Chocolate Cappuccino Cake 
Yields:  8 – 10 servings 

6 oz semisweet chocolate, chopped 
2 t instant espresso powder, dissolve in 3 T boiling water 
6 eggs, separated 
1/4 c sugar 
pinch of cream of tartar 
unsweetened cocoa powder, for sifting 
chocolate coated coffee beans, to decorate 
For the Coffee Cream Filling: 
3/4 c heavy cream 
2 T sugar 
1 c mascarpone cheese 
1 oz semisweet chocolate, grated 
For the Coffee Buttercream: 
4 egg yolks, at room temperature 
1/4 c corn syrup 
1/4 c sugar 
1 c unsalted butter, diced and softened 
1 T instant espresso powder, dissolved into 1 – 2 t boiling water 
1 – 2 T coffee flavored liqueur 

 Preheat the oven to 350°F.  Grease 15 1/2 x 10 1/2” cookie sheet.  Live with baking parchment, leaving a narrow, 2” overhang on each narrow end.  Grease the paper.  In a double boiler, over low heat, heat the chocolate and coffee liquid until they are melted and smooth, stirring frequently.  Set aside, in a bowl whisk the egg yolks and sugar with an electric mixer until thick and pale.  Gently stir in the chocolate mixture until evenly blended.  In a large bowl beat the egg whites and cream of tartar until stiff.  Stir a spoonful of whites into the chocolate mixture to lighten it, then fold in the rest.  Pour the batter into the prepared tin, spreading into the corners.  Bake for 12 – 15 minutes until the top spring back when touched lightly with a fingertip.  Sprinkle a clean dish towel with cocoa powder, and then cover and turn the cake out onto it.  Peel off the paper and cool.  To prepare the coffee cream, filling, whip the cream and sugar in a large bowl until soft peaks forms.  In another bowl, beat the mascarpone or cream cheese and coffee-flavored liqueur until smooth.  Stir in the grated chocolate and fold in the whipped cream.  Cover and chill until needed.  To prepare the buttercream, in a bowl with an electric mixer beat the yolks until thick and pale.  In a saucepan over medium heat, cook the syrup and sugar until boiling, stirring constantly.  Slowly pour the hot syrup over the beaten yolks in a slow stream, beating constantly.  Continue beating until the mixture is cool.
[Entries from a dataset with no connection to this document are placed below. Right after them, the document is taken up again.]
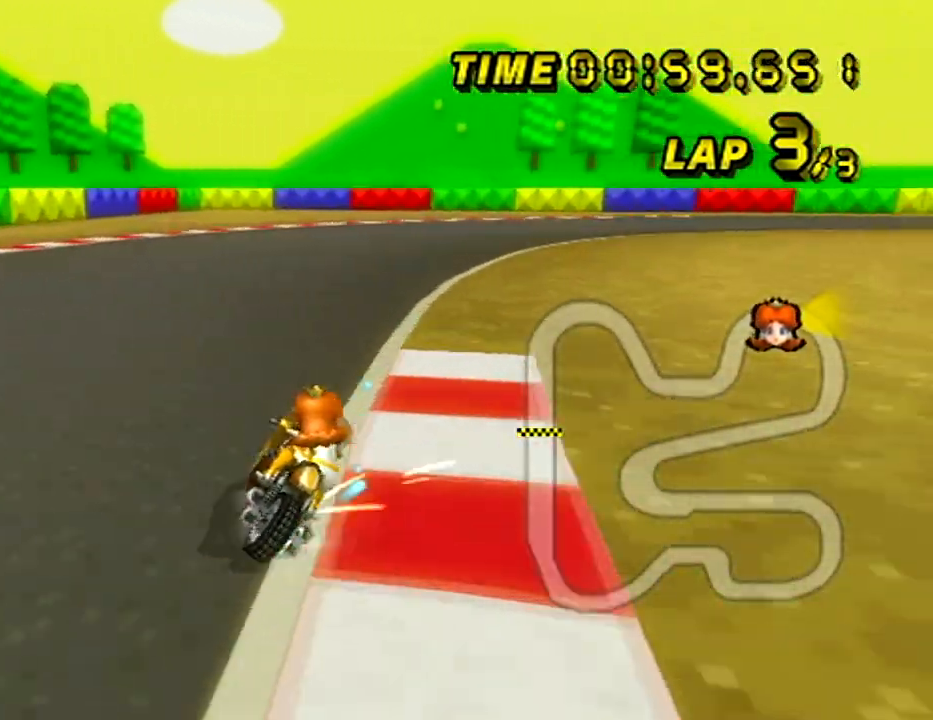
{"buttons": ["A", "R1"], "left_stick": "up-right", "events": [[267, "R1", "up"], [267, "left_stick", "center"], [300, "R1", "down"], [333, "left_stick", "right"], [484, "left_stick", "up-right"]]}
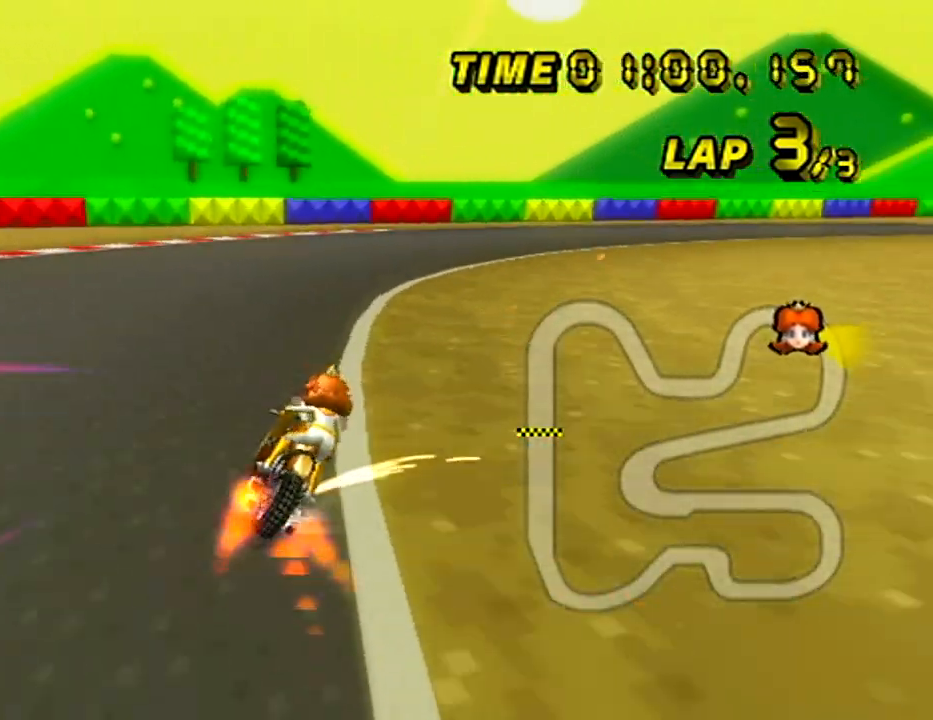
{"buttons": ["A", "R1"], "left_stick": "up-right", "events": []}
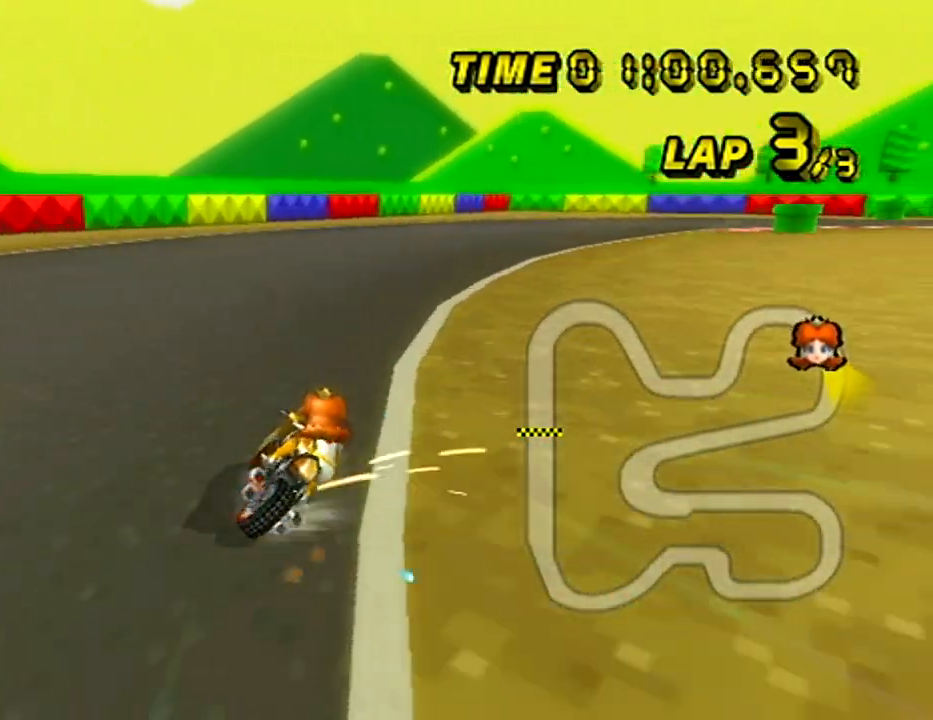
{"buttons": ["A", "R1"], "left_stick": "left", "events": [[267, "R1", "up"], [267, "left_stick", "center"], [300, "R1", "down"], [350, "left_stick", "down-right"], [450, "left_stick", "left"]]}
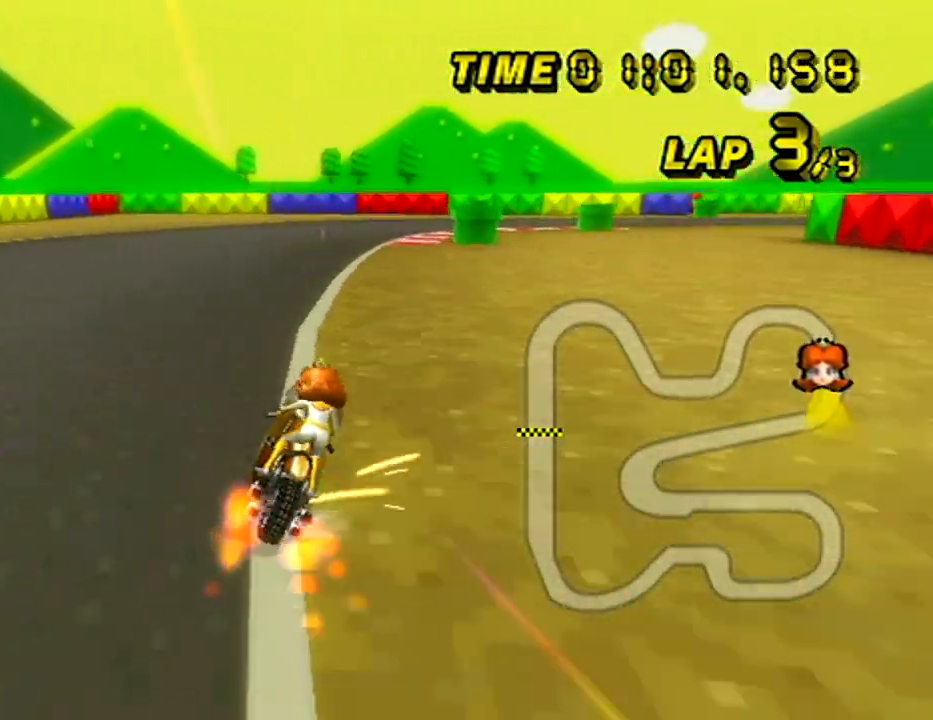
{"buttons": ["A", "R1"], "left_stick": "up-right", "events": [[351, "left_stick", "up-right"]]}
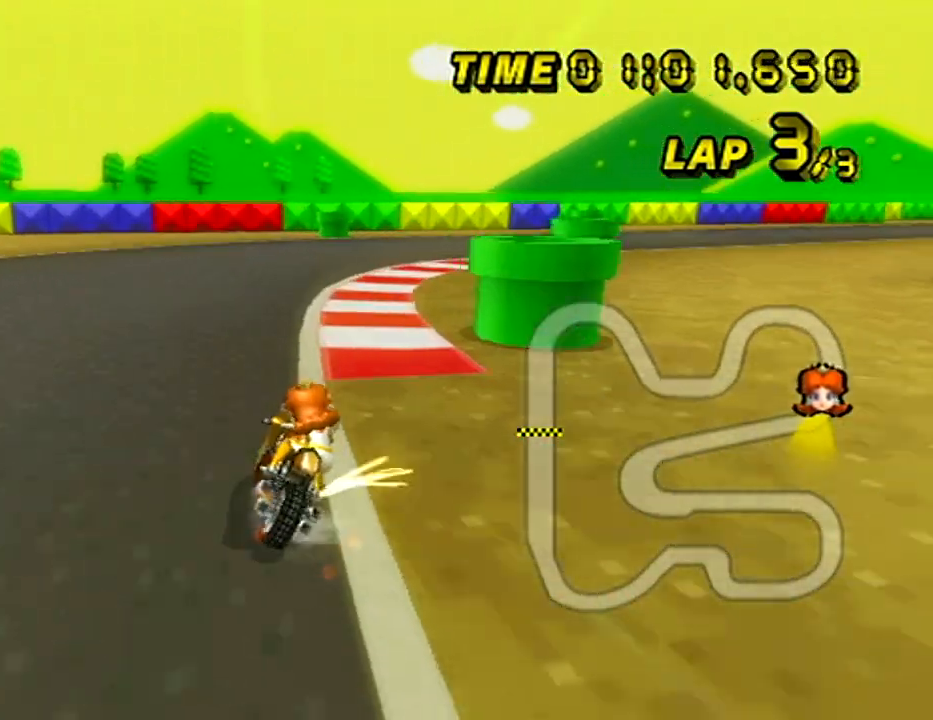
{"buttons": ["A", "R1"], "left_stick": "right", "events": [[167, "left_stick", "right"]]}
Gradually beat in the butter until the mixture is smooth.  Beat in the coffee and liqueur.  Chill until thick enough to spread.  To assemble the cake, with a serrated knife, trim the edges of the cake.  Cut the cake crossways into three equal strips.  Place one cake strip on a plate and spread with half the coffee cream filling. Cover with a second cake strip and the remaining filling.  Top with the remaining cake strip.  Spoon about 1/3 of the coffee buttercream into a small piping bag fitted with a small star tip.  Then spread the remaining buttercream on the top and sides of the cake.  Pipe decoratively on the top and edges of the cake and decorate with chocolate-covered coffee beans.


----------